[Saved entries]
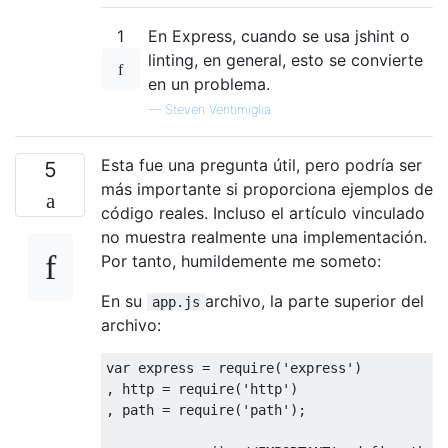
1
En Express, cuando se usa jshint o
linting, en general, esto se convierte
en un problema.
—
Steven Ventimiglia
Esta fue una pregunta útil, pero podría ser
5
más importante si proporciona ejemplos de
código reales. Incluso el artículo vinculado
no muestra realmente una implementación.
Por tanto, humildemente me someto:
En su
archivo, la parte superior del
app.js
archivo:
var
 express = 
require
(
'express'
)

, http = 
require
(
'http'
)

, path = 
require
(
'path'
);
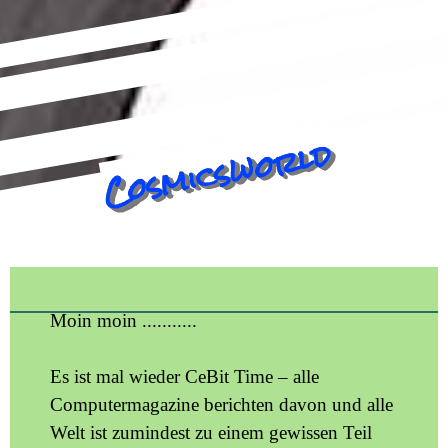
Cosmicsworld
Moin moin ...........
Es ist mal wieder CeBit Time – alle
Computermagazine berichten davon und alle
Welt ist zumindest zu einem gewissen Teil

◆ **The task**
Reproduce word for word the part of the entries that opens with the line containing "Cosmicsworld" and closes with the last line of the entries, both ends included.

◆ **Response to this exercise**
Cosmicsworld
Moin moin ...........
Es ist mal wieder CeBit Time – alle
Computermagazine berichten davon und alle
Welt ist zumindest zu einem gewissen Teil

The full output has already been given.